Carlos Gonzalez put together one of his better-looking at-bats of the season, sticking with a tough breaking ball and lining it down the right-field line for a double to begin the sixth inning. He came around on Desmond’s second opposite-field single of the game to make it 4-3, Colorado. After a pair of fielder’s choices left Valaika at first with two out, Tony Wolters — in his first game back from a 10-DL stint with a concussion — delivered a clutch double. Valaika scored with some heads-up base running.
Then Blackmon came through with his third, and by far biggest, hit of the game, smashing a two-run home run over the right-center field fence. It was his ninth homer of the season, moving him into a tie for team lead with Nolan Arenado. Blackmon also improved his batting average to .321 with his three-hit game and moved into the Top 10 in RBI in MLB despite being a lead-off hitter. He is now tied for third in MLB (just ahead of Arenado) with Mike Trout at 24 extra-base hits.
Charlie Blackmon is the best player on this team right now.
Freeland stayed on through the bottom of the sixth which actually ended up being one of his cleanest and quickest innings.

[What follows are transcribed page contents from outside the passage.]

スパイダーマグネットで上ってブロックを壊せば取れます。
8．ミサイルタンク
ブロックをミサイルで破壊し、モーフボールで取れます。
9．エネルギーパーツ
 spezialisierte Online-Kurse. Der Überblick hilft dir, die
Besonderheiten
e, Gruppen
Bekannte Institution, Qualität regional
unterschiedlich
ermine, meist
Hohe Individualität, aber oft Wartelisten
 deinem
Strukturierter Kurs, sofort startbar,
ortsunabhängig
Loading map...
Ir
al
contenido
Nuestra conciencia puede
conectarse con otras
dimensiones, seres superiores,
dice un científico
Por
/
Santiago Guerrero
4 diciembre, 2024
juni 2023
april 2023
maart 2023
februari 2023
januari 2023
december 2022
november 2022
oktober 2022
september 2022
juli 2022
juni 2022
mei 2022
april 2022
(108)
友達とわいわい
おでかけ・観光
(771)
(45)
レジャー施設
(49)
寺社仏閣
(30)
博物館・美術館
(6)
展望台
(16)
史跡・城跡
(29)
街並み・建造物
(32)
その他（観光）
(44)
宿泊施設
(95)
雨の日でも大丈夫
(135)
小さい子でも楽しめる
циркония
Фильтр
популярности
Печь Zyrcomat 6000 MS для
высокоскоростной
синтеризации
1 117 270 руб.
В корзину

His final line: 6 IP, 5 H, 3 ER, 4 BB, 3 K. He threw 59 or his 91 pitches for strikes and induced eight groundouts to just three outs in the air.
Chris Rusin pitched a clean seventh, Adam Ottavino did the same in the eighth. Which he needed.
Jake McGee gave up a tough-luck double to Castro on a ball that Blackmon slightly misread but bounced back, striking out Buxton and Chris Gimenez. But in an odd sequence of events, Gimenez reached because the strikeout came on a ball in the dirt but also a check swing. While the Rockies were waiting for the appeal to see if he went (he did) Gimenez ran to first with no throw. Heads up play from him.
This put two runners on and set up a save situation which meant it was Greg Holland time. Holland got Dozier to pop out and after just four pitches, recorded his 17th consecutive save on the season. He has five more saves than the next most in MLB.
Every member of the lineup got involved on offense except for Mark Reynolds whose bat carried the team through the first month. Freeland did his job and kept the team in the game and the bullpen was dominant. It was a true full-team effort. Everyone was awesome. Everything is cool when you’re part of a team. Especially when that team is in first place in the division.
Colorado moved back to 10 games over .500 at 25-15 and tied the Washington Nationals with the most wins in the National League. The Rockies are now 12-5 on the road. This is real life.